PROBLEM DESCRIPTION ▸
Write out the following lines exactly as they are, leaving out the pictures.

[Source records]
- - -
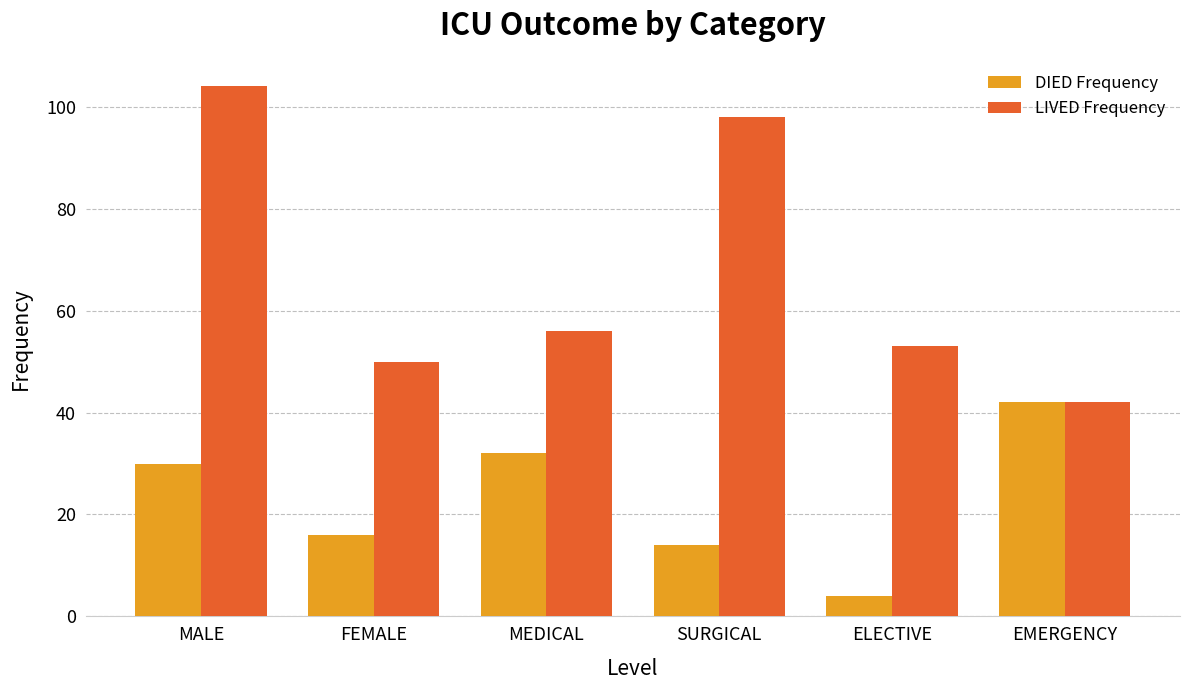

Reading left to right, extract all data points from this chart.

DIED Frequency: 30	16	32	14	4	42
LIVED Frequency: 104	50	56	98	53	42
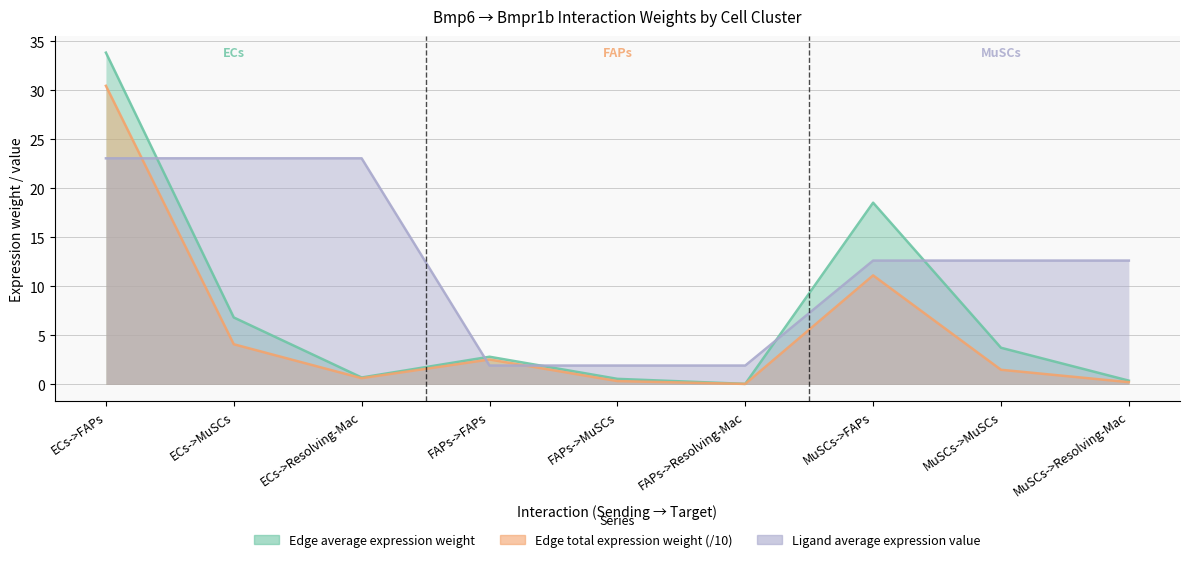

Count the number of data series in this chart.

3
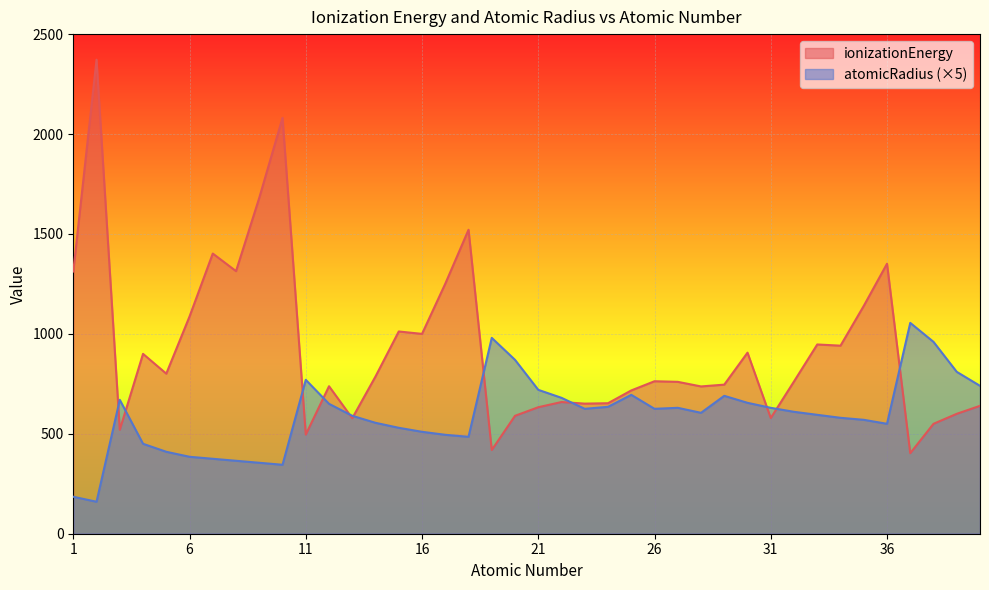

Reading right to left, what are all the values shown in this chart?

ionizationEnergy: 40=640	39=600	38=550	37=403	36=1351	35=1140	34=941	33=947	32=762	31=579	30=906	29=746	28=737	27=760	26=763	25=717	24=653	23=651	22=659	21=633	20=590	19=419	18=1521	17=1251	16=1000	15=1012	14=787	13=578	12=738	11=496	10=2081	9=1681	8=1314	7=1402	6=1087	5=801	4=900	3=520	2=2372	1=1312
atomicRadius: 40=740	39=810	38=960	37=1055	36=550	35=570	34=580	33=595	32=610	31=630	30=655	29=690	28=605	27=630	26=625	25=695	24=635	23=625	22=680	21=720	20=870	19=980	18=485	17=495	16=510	15=530	14=555	13=590	12=650	11=770	10=345	9=355	8=365	7=375	6=385	5=410	4=450	3=670	2=160	1=185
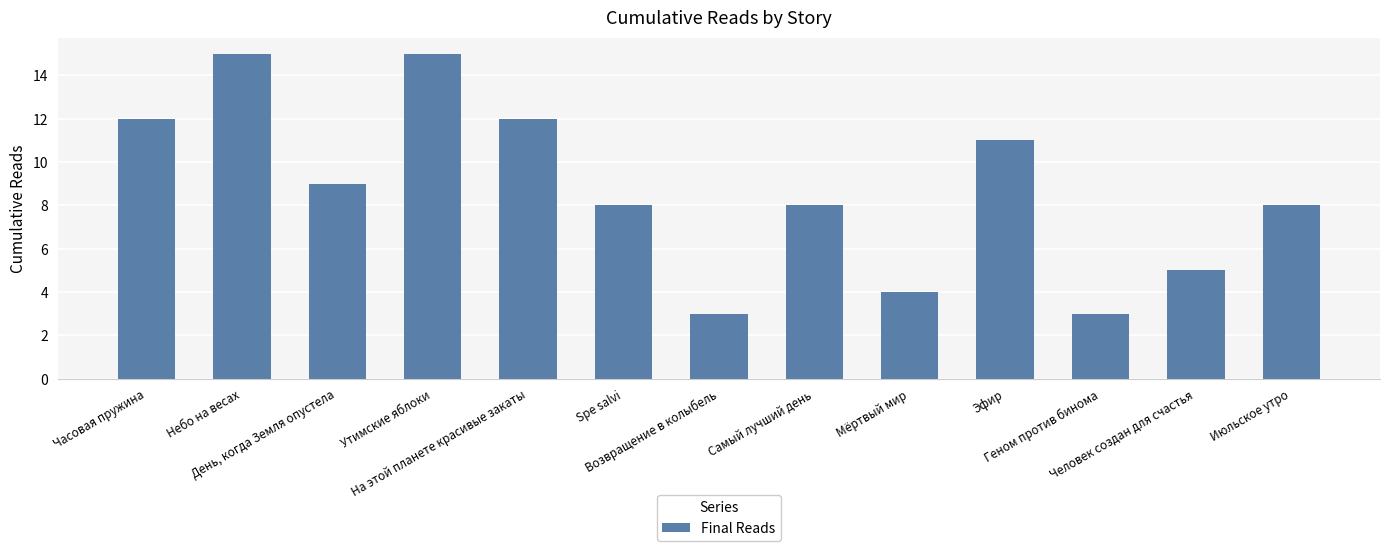

The value at Эфир is 11. True or false?

True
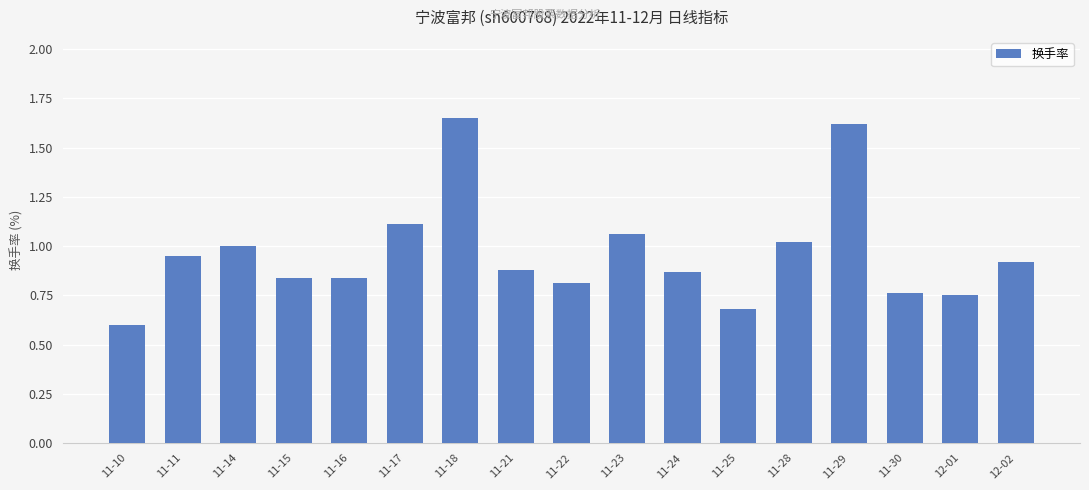

What is the sum of all values?

16.4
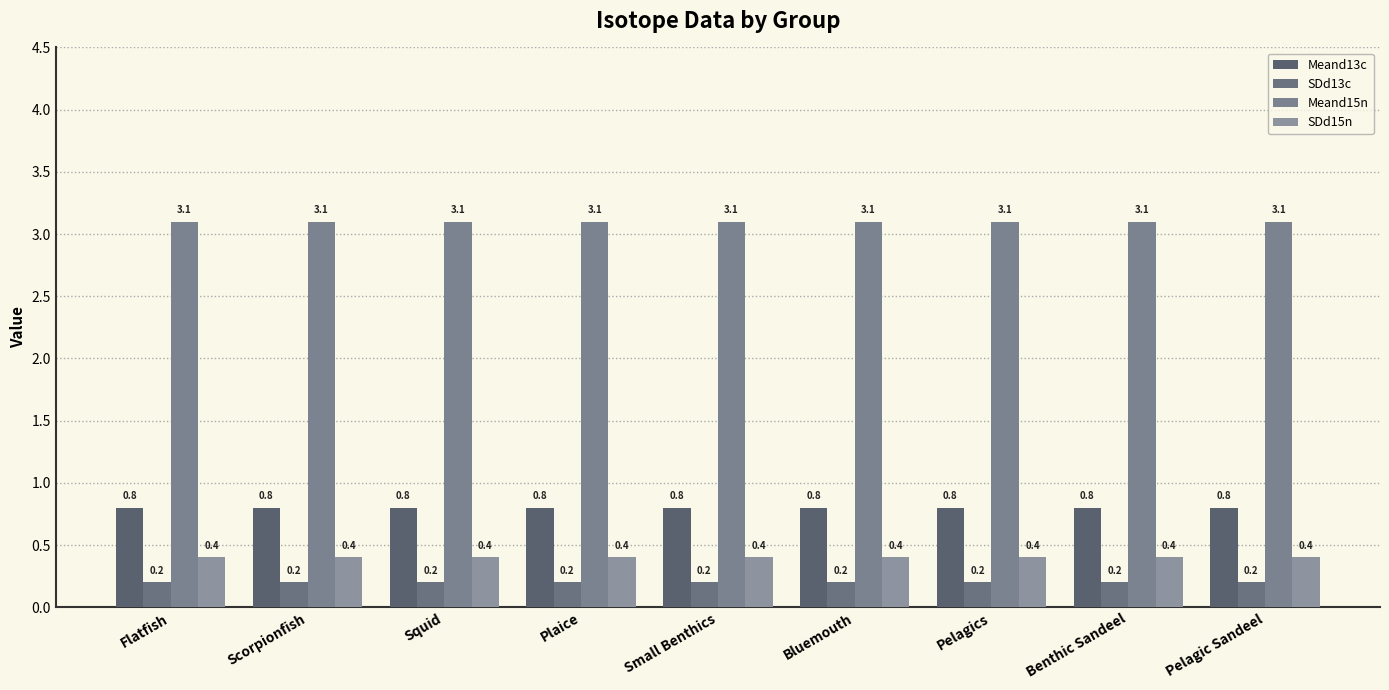

What is the maximum value shown in the chart?

3.1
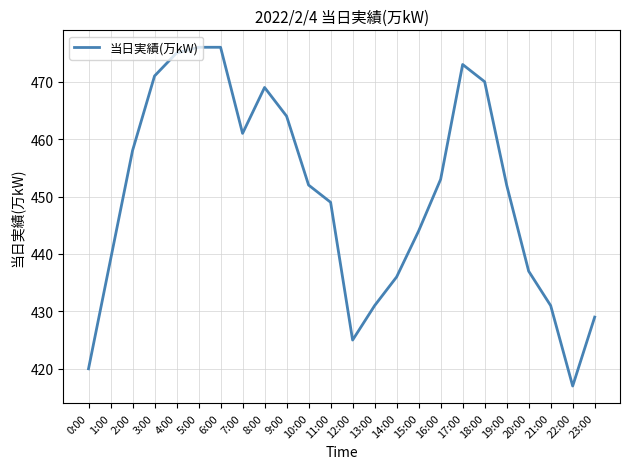

True or false: there are more than 0 points higher than both neighbors.

True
- - -
EXERCISE RESULT ▸
Reading left to right, extract all data points from this chart.

DIED Frequency: 30	16	32	14	4	42
LIVED Frequency: 104	50	56	98	53	42

Count the number of data series in this chart.

3

Reading right to left, what are all the values shown in this chart?

ionizationEnergy: 40=640	39=600	38=550	37=403	36=1351	35=1140	34=941	33=947	32=762	31=579	30=906	29=746	28=737	27=760	26=763	25=717	24=653	23=651	22=659	21=633	20=590	19=419	18=1521	17=1251	16=1000	15=1012	14=787	13=578	12=738	11=496	10=2081	9=1681	8=1314	7=1402	6=1087	5=801	4=900	3=520	2=2372	1=1312
atomicRadius: 40=740	39=810	38=960	37=1055	36=550	35=570	34=580	33=595	32=610	31=630	30=655	29=690	28=605	27=630	26=625	25=695	24=635	23=625	22=680	21=720	20=870	19=980	18=485	17=495	16=510	15=530	14=555	13=590	12=650	11=770	10=345	9=355	8=365	7=375	6=385	5=410	4=450	3=670	2=160	1=185

The value at Эфир is 11. True or false?

True

What is the sum of all values?

16.4

What is the maximum value shown in the chart?

3.1

True or false: there are more than 0 points higher than both neighbors.

True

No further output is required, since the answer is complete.